The song, which follows “Swing Swing” and “The Last Song,” is similar to the themes that flow through the Oklahoma band’s self-titled debut album in that they’re all about singer, bassist and lyricist Tyson Ritter’s girl problems. But unlike the album’s other tracks, “Time Stands Still” focuses on the good times, before the bad ones arose.
“It’s about me wishing that nothing would change from that honeymoon period, the first six or seven months,” Ritter said, before adding, “For me, it’s like three.
“It’s that time when nothing matters with your lady because it’s all good,” he continued. “And nothing gets you down, nothing at all.”
Barring the use of magic spells and charms, Ritter had a surprising solution for making the good times last. “Be on the road more,” he quipped. “It disassociates us even more from a real relationship.”

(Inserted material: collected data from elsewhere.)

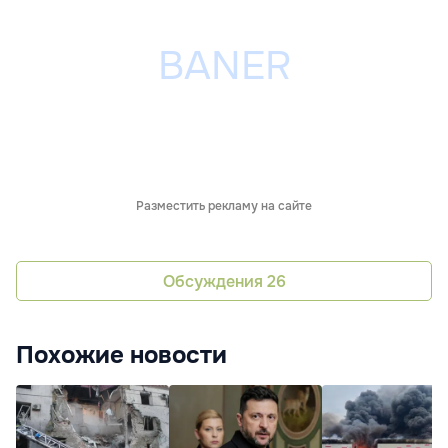
Разместить рекламу на сайте
Обсуждения
26
Похожие новости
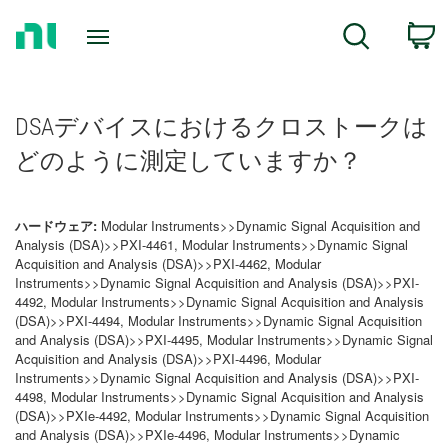
Return
C
Search
to
Home
Page
DSAデバイスにおけるクロストークは
どのように測定していますか？
ハードウェア:
Modular Instruments>>Dynamic Signal Acquisition and
Analysis (DSA)>>PXI-4461, Modular Instruments>>Dynamic Signal
Acquisition and Analysis (DSA)>>PXI-4462, Modular
Instruments>>Dynamic Signal Acquisition and Analysis (DSA)>>PXI-
4492, Modular Instruments>>Dynamic Signal Acquisition and Analysis
(DSA)>>PXI-4494, Modular Instruments>>Dynamic Signal Acquisition
and Analysis (DSA)>>PXI-4495, Modular Instruments>>Dynamic Signal
Acquisition and Analysis (DSA)>>PXI-4496, Modular
Instruments>>Dynamic Signal Acquisition and Analysis (DSA)>>PXI-
4498, Modular Instruments>>Dynamic Signal Acquisition and Analysis
(DSA)>>PXIe-4492, Modular Instruments>>Dynamic Signal Acquisition
and Analysis (DSA)>>PXIe-4496, Modular Instruments>>Dynamic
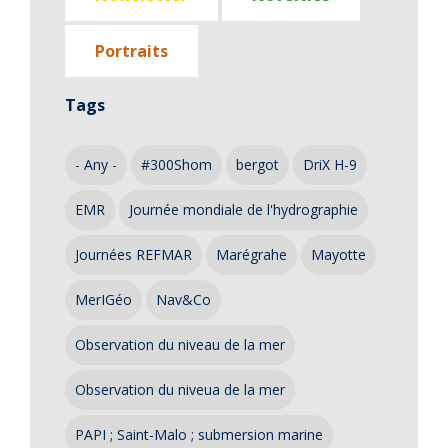
Portraits
Tags
- Any -
#300Shom
bergot
DriX H-9
EMR
Journée mondiale de l'hydrographie
Journées REFMAR
Marégrahe
Mayotte
MerIGéo
Nav&Co
Observation du niveau de la mer
Observation du niveua de la mer
PAPI ; Saint-Malo ; submersion marine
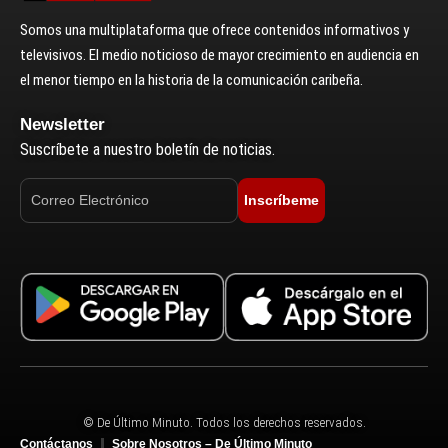
Somos una multiplataforma que ofrece contenidos informativos y
televisivos. El medio noticioso de mayor crecimiento en audiencia en
el menor tiempo en la historia de la comunicación caribeña.
Newsletter
Suscríbete a nuestro boletín de noticias.
Inscríbeme
© De Último Minuto. Todos los derechos reservados.
Contáctanos
Sobre Nosotros – De Último Minuto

Personal bonds will remain long-distance while the Rejects continue to tour in support of their debut, which has sold nearly 800,000 copies, according to SoundScan. Ritter, co-founding guitarist Nick Wheeler, guitarist Mike Kennerty and drummer Chris Gaylor will be on the road through the end of the month before heading to Japan.
Fans who catch those shows will notice a new song, “Dance Inside,” that’s expected to appear on the Rejects’ next album. Ritter said the song is about a girl — no surprise there — but that it pertains to present-day happiness and isn’t a lament over yesterday.
“We wrote it on the road after I met a beautiful girl,” Ritter said. “It’s about being in love … and stuff like that. It’s about passionate love, on a deeper level than I used to write about before.”
The Rejects won’t begin working on their second album until after they return from tour. Despite the official addition of relatively new members Kennerty and Gaylor, Wheeler and Ritter will continue to serve as the core writing team.
“We’re a four-piece band and all, but me and Tyson have been the songwriters and will continue to be,” Wheeler explained. “We’re going to see how that grows. Look at Bon Jovi, they’ve always had the same dynamic. If you do one song here with somebody and one song there with somebody, it’s not really efficient and you don’t see any growth. Whatever dynamic you have, you should keep it and see how it grows, and when that doesn’t work anymore, that’s when you should reach for other sources.”